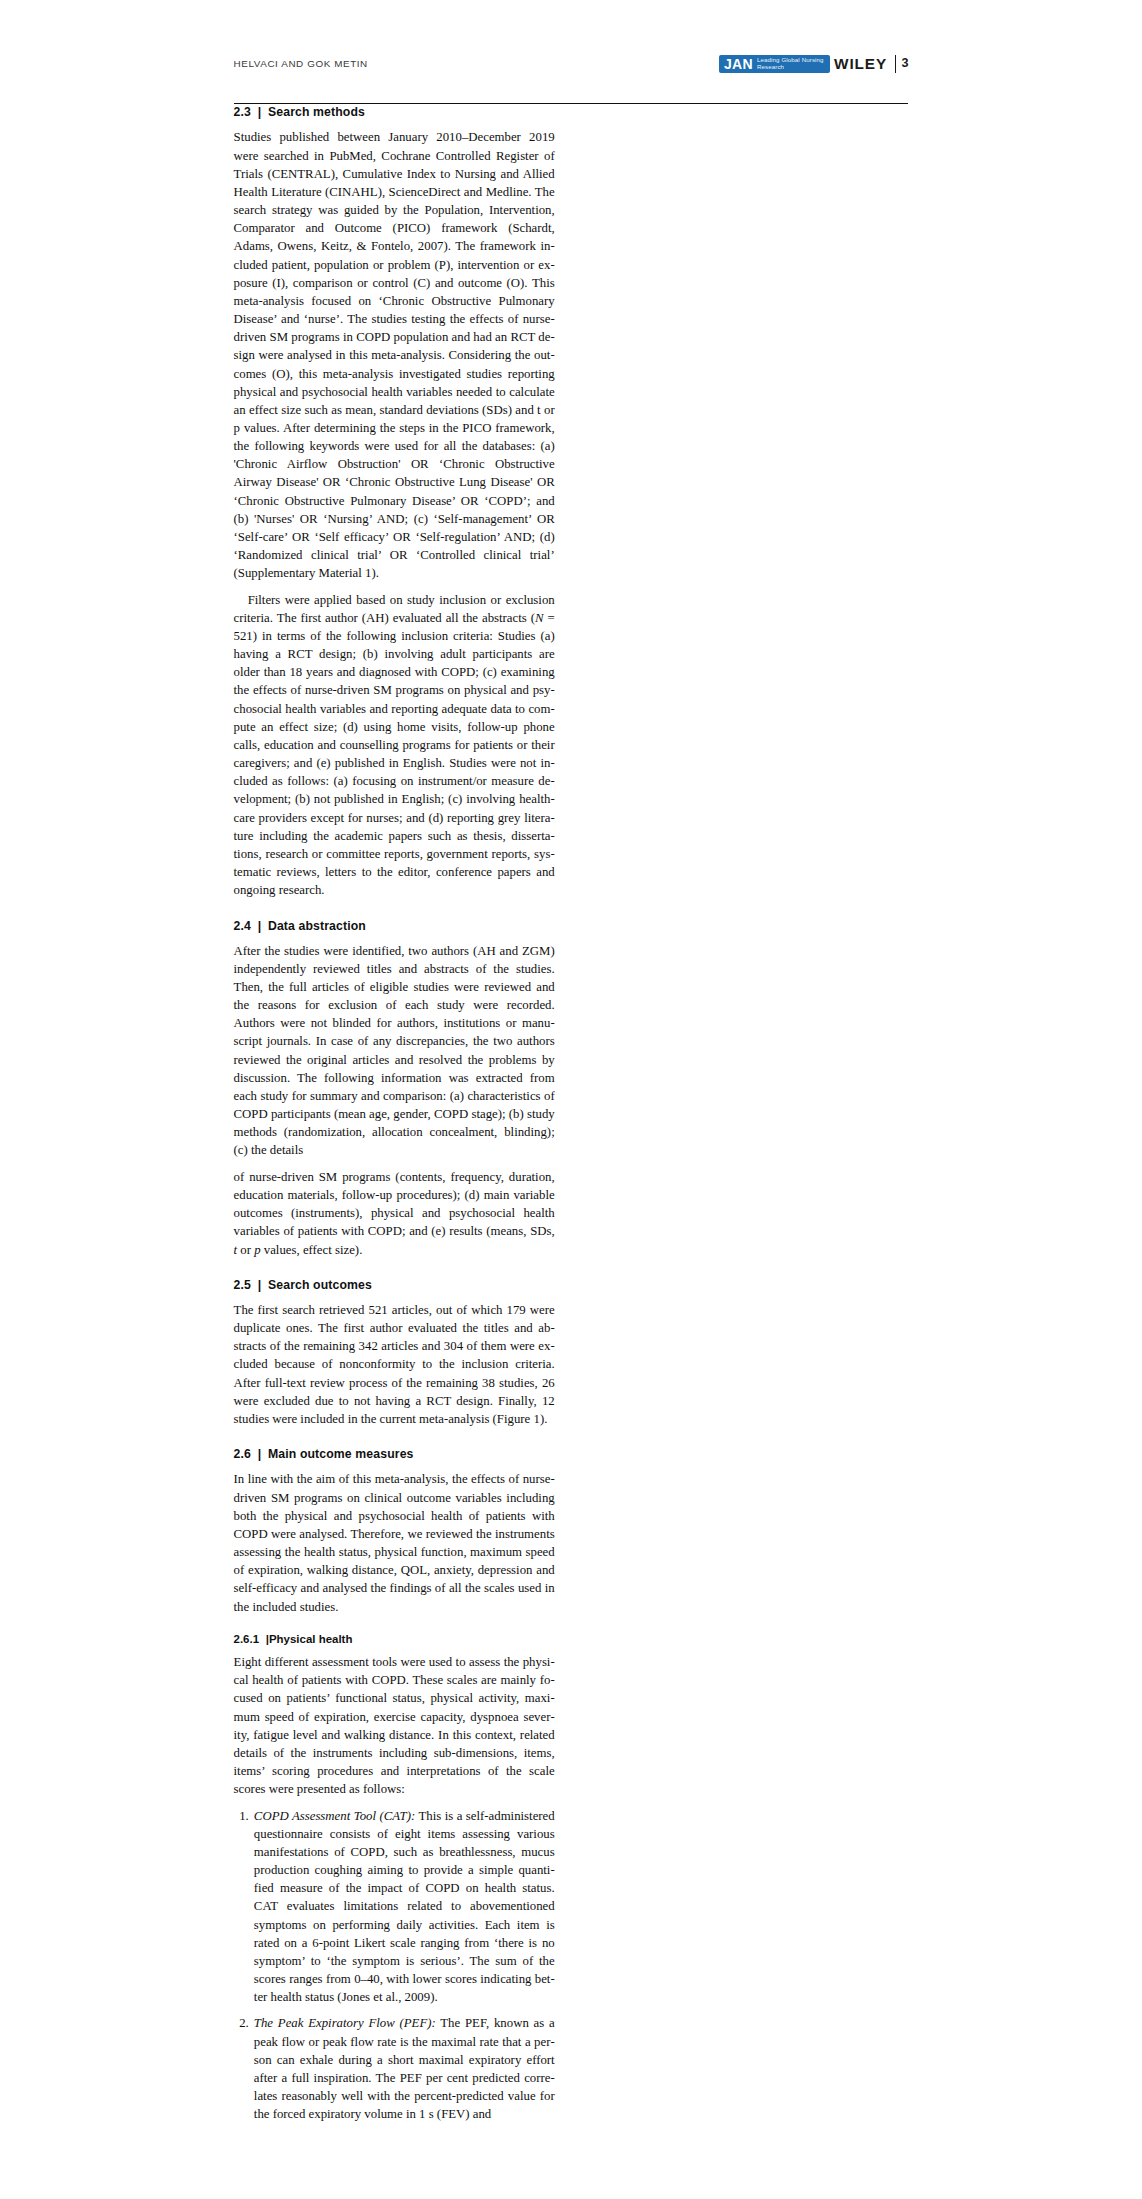Helvaci and Gok Metin
JAN Leading Global Nursing Research WILEY 3
2.3|Search methods
Studies published between January 2010–December 2019 were searched in PubMed, Cochrane Controlled Register of Trials (CENTRAL), Cumulative Index to Nursing and Allied Health Literature (CINAHL), ScienceDirect and Medline. The search strategy was guided by the Population, Intervention, Comparator and Outcome (PICO) framework (Schardt, Adams, Owens, Keitz, & Fontelo, 2007). The framework included patient, population or problem (P), intervention or exposure (I), comparison or control (C) and outcome (O). This meta-analysis focused on ‘Chronic Obstructive Pulmonary Disease’ and ‘nurse’. The studies testing the effects of nurse-driven SM programs in COPD population and had an RCT design were analysed in this meta-analysis. Considering the outcomes (O), this meta-analysis investigated studies reporting physical and psychosocial health variables needed to calculate an effect size such as mean, standard deviations (SDs) and t or p values. After determining the steps in the PICO framework, the following keywords were used for all the databases: (a) 'Chronic Airflow Obstruction' OR ‘Chronic Obstructive Airway Disease' OR ‘Chronic Obstructive Lung Disease' OR ‘Chronic Obstructive Pulmonary Disease’ OR ‘COPD’; and (b) 'Nurses' OR ‘Nursing’ AND; (c) ‘Self-management’ OR ‘Self-care’ OR ‘Self efficacy’ OR ‘Self-regulation’ AND; (d) ‘Randomized clinical trial’ OR ‘Controlled clinical trial’ (Supplementary Material 1).
Filters were applied based on study inclusion or exclusion criteria. The first author (AH) evaluated all the abstracts (N = 521) in terms of the following inclusion criteria: Studies (a) having a RCT design; (b) involving adult participants are older than 18 years and diagnosed with COPD; (c) examining the effects of nurse-driven SM programs on physical and psychosocial health variables and reporting adequate data to compute an effect size; (d) using home visits, follow-up phone calls, education and counselling programs for patients or their caregivers; and (e) published in English. Studies were not included as follows: (a) focusing on instrument/or measure development; (b) not published in English; (c) involving healthcare providers except for nurses; and (d) reporting grey literature including the academic papers such as thesis, dissertations, research or committee reports, government reports, systematic reviews, letters to the editor, conference papers and ongoing research.
2.4|Data abstraction
After the studies were identified, two authors (AH and ZGM) independently reviewed titles and abstracts of the studies. Then, the full articles of eligible studies were reviewed and the reasons for exclusion of each study were recorded. Authors were not blinded for authors, institutions or manuscript journals. In case of any discrepancies, the two authors reviewed the original articles and resolved the problems by discussion. The following information was extracted from each study for summary and comparison: (a) characteristics of COPD participants (mean age, gender, COPD stage); (b) study methods (randomization, allocation concealment, blinding); (c) the details
of nurse-driven SM programs (contents, frequency, duration, education materials, follow-up procedures); (d) main variable outcomes (instruments), physical and psychosocial health variables of patients with COPD; and (e) results (means, SDs, t or p values, effect size).
2.5|Search outcomes
The first search retrieved 521 articles, out of which 179 were duplicate ones. The first author evaluated the titles and abstracts of the remaining 342 articles and 304 of them were excluded because of nonconformity to the inclusion criteria. After full-text review process of the remaining 38 studies, 26 were excluded due to not having a RCT design. Finally, 12 studies were included in the current meta-analysis (Figure 1).
2.6|Main outcome measures
In line with the aim of this meta-analysis, the effects of nurse-driven SM programs on clinical outcome variables including both the physical and psychosocial health of patients with COPD were analysed. Therefore, we reviewed the instruments assessing the health status, physical function, maximum speed of expiration, walking distance, QOL, anxiety, depression and self-efficacy and analysed the findings of all the scales used in the included studies.
2.6.1|Physical health
Eight different assessment tools were used to assess the physical health of patients with COPD. These scales are mainly focused on patients’ functional status, physical activity, maximum speed of expiration, exercise capacity, dyspnoea severity, fatigue level and walking distance. In this context, related details of the instruments including sub-dimensions, items, items’ scoring procedures and interpretations of the scale scores were presented as follows:
COPD Assessment Tool (CAT): This is a self-administered questionnaire consists of eight items assessing various manifestations of COPD, such as breathlessness, mucus production coughing aiming to provide a simple quantified measure of the impact of COPD on health status. CAT evaluates limitations related to abovementioned symptoms on performing daily activities. Each item is rated on a 6-point Likert scale ranging from ‘there is no symptom’ to ‘the symptom is serious’. The sum of the scores ranges from 0–40, with lower scores indicating better health status (Jones et al., 2009).
The Peak Expiratory Flow (PEF): The PEF, known as a peak flow or peak flow rate is the maximal rate that a person can exhale during a short maximal expiratory effort after a full inspiration. The PEF per cent predicted correlates reasonably well with the percent-predicted value for the forced expiratory volume in 1 s (FEV) and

=== ASSIGNMENT ===
In the listing above, find the line with "Eight different assessment" and the line with "COPD Assessment Tool", then print exactly those two lines and every line between them, and nothing more.

=== SOLUTION ===
Eight different assessment tools were used to assess the physical health of patients with COPD. These scales are mainly focused on patients’ functional status, physical activity, maximum speed of expiration, exercise capacity, dyspnoea severity, fatigue level and walking distance. In this context, related details of the instruments including sub-dimensions, items, items’ scoring procedures and interpretations of the scale scores were presented as follows:
COPD Assessment Tool (CAT): This is a self-administered questionnaire consists of eight items assessing various manifestations of COPD, such as breathlessness, mucus production coughing aiming to provide a simple quantified measure of the impact of COPD on health status. CAT evaluates limitations related to abovementioned symptoms on performing daily activities. Each item is rated on a 6-point Likert scale ranging from ‘there is no symptom’ to ‘the symptom is serious’. The sum of the scores ranges from 0–40, with lower scores indicating better health status (Jones et al., 2009).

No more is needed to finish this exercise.